● **Objective**
Copy out the material below line for line, changing nothing.

########

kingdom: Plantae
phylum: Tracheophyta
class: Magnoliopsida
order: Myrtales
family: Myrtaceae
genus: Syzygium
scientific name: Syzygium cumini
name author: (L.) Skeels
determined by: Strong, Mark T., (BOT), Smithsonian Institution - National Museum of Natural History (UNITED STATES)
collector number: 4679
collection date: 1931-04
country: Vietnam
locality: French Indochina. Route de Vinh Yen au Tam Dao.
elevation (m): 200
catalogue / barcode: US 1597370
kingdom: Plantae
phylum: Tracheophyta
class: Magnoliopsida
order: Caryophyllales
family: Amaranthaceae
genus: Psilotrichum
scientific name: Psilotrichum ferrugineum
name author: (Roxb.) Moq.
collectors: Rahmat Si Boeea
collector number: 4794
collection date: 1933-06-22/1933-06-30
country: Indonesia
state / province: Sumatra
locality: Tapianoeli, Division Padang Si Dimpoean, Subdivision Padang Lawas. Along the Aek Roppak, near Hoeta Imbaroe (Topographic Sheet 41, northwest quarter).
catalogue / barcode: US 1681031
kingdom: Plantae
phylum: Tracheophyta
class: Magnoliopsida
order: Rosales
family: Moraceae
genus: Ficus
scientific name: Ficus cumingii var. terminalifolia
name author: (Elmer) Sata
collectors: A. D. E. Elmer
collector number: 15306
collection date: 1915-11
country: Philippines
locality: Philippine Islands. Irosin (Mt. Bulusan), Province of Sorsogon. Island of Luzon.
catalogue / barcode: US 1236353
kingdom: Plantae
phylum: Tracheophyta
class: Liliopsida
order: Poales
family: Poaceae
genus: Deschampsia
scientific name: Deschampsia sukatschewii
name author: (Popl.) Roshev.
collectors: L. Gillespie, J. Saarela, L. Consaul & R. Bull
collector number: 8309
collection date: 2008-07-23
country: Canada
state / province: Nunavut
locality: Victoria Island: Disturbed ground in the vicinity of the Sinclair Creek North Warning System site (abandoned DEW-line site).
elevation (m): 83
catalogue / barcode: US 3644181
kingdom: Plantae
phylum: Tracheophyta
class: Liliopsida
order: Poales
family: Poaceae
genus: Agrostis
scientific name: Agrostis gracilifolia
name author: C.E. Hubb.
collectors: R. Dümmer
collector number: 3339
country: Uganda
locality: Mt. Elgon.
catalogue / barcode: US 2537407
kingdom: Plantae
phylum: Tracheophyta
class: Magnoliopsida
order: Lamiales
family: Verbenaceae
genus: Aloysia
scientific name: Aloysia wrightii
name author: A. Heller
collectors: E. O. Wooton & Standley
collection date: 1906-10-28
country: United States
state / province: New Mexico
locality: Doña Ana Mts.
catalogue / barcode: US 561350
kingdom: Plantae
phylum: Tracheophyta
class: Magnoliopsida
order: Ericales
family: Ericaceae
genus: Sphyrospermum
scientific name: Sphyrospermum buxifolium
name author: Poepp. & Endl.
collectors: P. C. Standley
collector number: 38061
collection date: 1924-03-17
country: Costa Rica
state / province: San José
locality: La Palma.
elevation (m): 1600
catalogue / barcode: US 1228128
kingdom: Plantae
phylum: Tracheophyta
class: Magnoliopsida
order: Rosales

########

● **Full solution**
kingdom: Plantae
phylum: Tracheophyta
class: Magnoliopsida
order: Myrtales
family: Myrtaceae
genus: Syzygium
scientific name: Syzygium cumini
name author: (L.) Skeels
determined by: Strong, Mark T., (BOT), Smithsonian Institution - National Museum of Natural History (UNITED STATES)
collector number: 4679
collection date: 1931-04
country: Vietnam
locality: French Indochina. Route de Vinh Yen au Tam Dao.
elevation (m): 200
catalogue / barcode: US 1597370
kingdom: Plantae
phylum: Tracheophyta
class: Magnoliopsida
order: Caryophyllales
family: Amaranthaceae
genus: Psilotrichum
scientific name: Psilotrichum ferrugineum
name author: (Roxb.) Moq.
collectors: Rahmat Si Boeea
collector number: 4794
collection date: 1933-06-22/1933-06-30
country: Indonesia
state / province: Sumatra
locality: Tapianoeli, Division Padang Si Dimpoean, Subdivision Padang Lawas. Along the Aek Roppak, near Hoeta Imbaroe (Topographic Sheet 41, northwest quarter).
catalogue / barcode: US 1681031
kingdom: Plantae
phylum: Tracheophyta
class: Magnoliopsida
order: Rosales
family: Moraceae
genus: Ficus
scientific name: Ficus cumingii var. terminalifolia
name author: (Elmer) Sata
collectors: A. D. E. Elmer
collector number: 15306
collection date: 1915-11
country: Philippines
locality: Philippine Islands. Irosin (Mt. Bulusan), Province of Sorsogon. Island of Luzon.
catalogue / barcode: US 1236353
kingdom: Plantae
phylum: Tracheophyta
class: Liliopsida
order: Poales
family: Poaceae
genus: Deschampsia
scientific name: Deschampsia sukatschewii
name author: (Popl.) Roshev.
collectors: L. Gillespie, J. Saarela, L. Consaul & R. Bull
collector number: 8309
collection date: 2008-07-23
country: Canada
state / province: Nunavut
locality: Victoria Island: Disturbed ground in the vicinity of the Sinclair Creek North Warning System site (abandoned DEW-line site).
elevation (m): 83
catalogue / barcode: US 3644181
kingdom: Plantae
phylum: Tracheophyta
class: Liliopsida
order: Poales
family: Poaceae
genus: Agrostis
scientific name: Agrostis gracilifolia
name author: C.E. Hubb.
collectors: R. Dümmer
collector number: 3339
country: Uganda
locality: Mt. Elgon.
catalogue / barcode: US 2537407
kingdom: Plantae
phylum: Tracheophyta
class: Magnoliopsida
order: Lamiales
family: Verbenaceae
genus: Aloysia
scientific name: Aloysia wrightii
name author: A. Heller
collectors: E. O. Wooton & Standley
collection date: 1906-10-28
country: United States
state / province: New Mexico
locality: Doña Ana Mts.
catalogue / barcode: US 561350
kingdom: Plantae
phylum: Tracheophyta
class: Magnoliopsida
order: Ericales
family: Ericaceae
genus: Sphyrospermum
scientific name: Sphyrospermum buxifolium
name author: Poepp. & Endl.
collectors: P. C. Standley
collector number: 38061
collection date: 1924-03-17
country: Costa Rica
state / province: San José
locality: La Palma.
elevation (m): 1600
catalogue / barcode: US 1228128
kingdom: Plantae
phylum: Tracheophyta
class: Magnoliopsida
order: Rosales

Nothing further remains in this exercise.